======== EXERCISE DATA ========
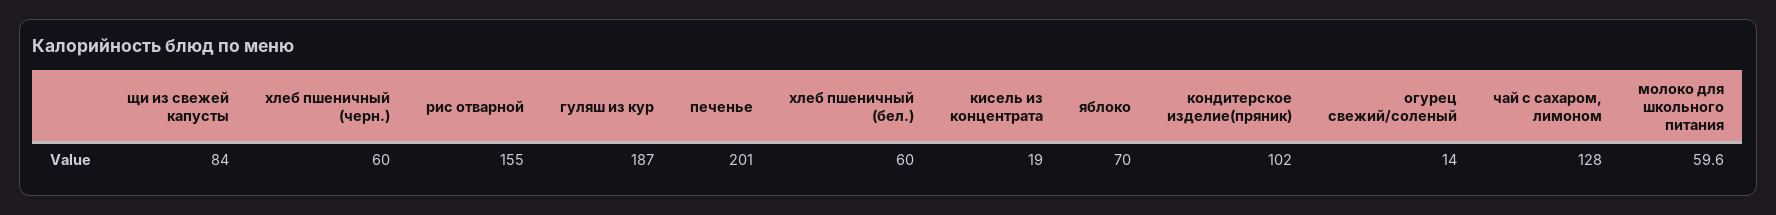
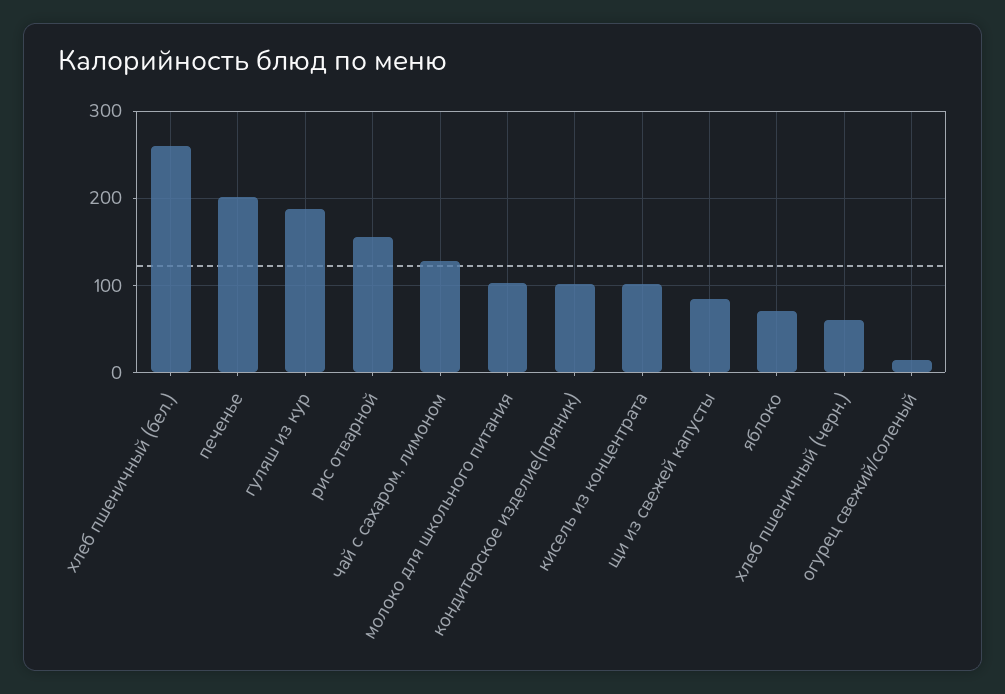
хлеб пшеничный (бел.): 60 -> 260
кисель из концентрата: 19 -> 100
молоко для школьного питания: 59.6 -> 100

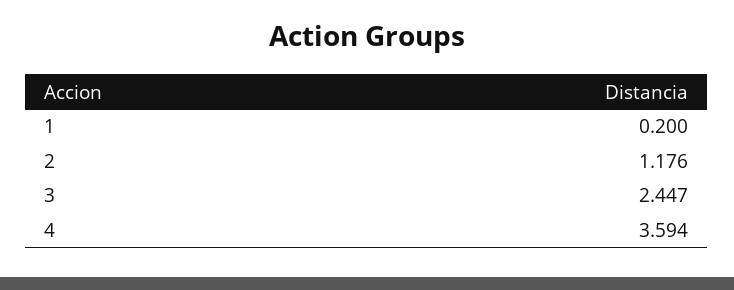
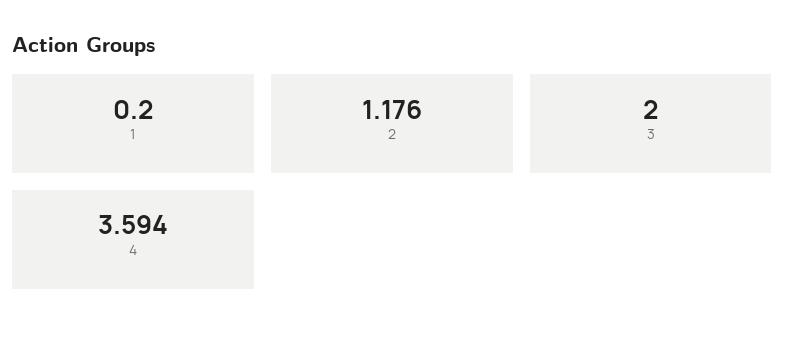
3: 2.447 -> 2

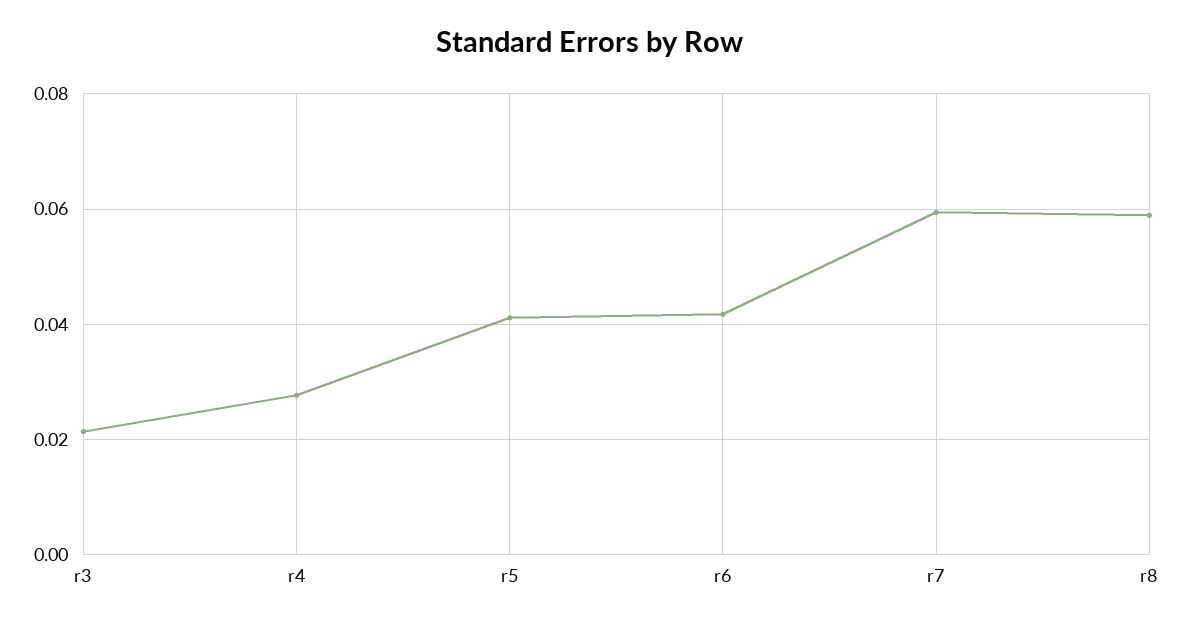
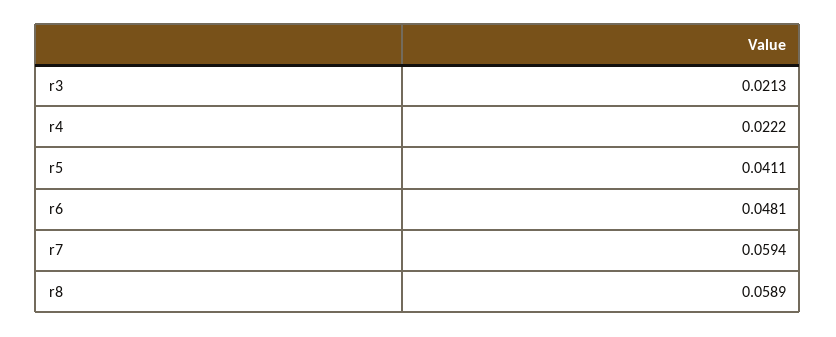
r4: 0.028 -> 0.0222
r6: 0.042 -> 0.0481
========
Please print everything in the material exactly, apart from the pictures.

хлеб пшеничный (бел.): 60 -> 260
кисель из концентрата: 19 -> 100
молоко для школьного питания: 59.6 -> 100

3: 2.447 -> 2

r4: 0.028 -> 0.0222
r6: 0.042 -> 0.0481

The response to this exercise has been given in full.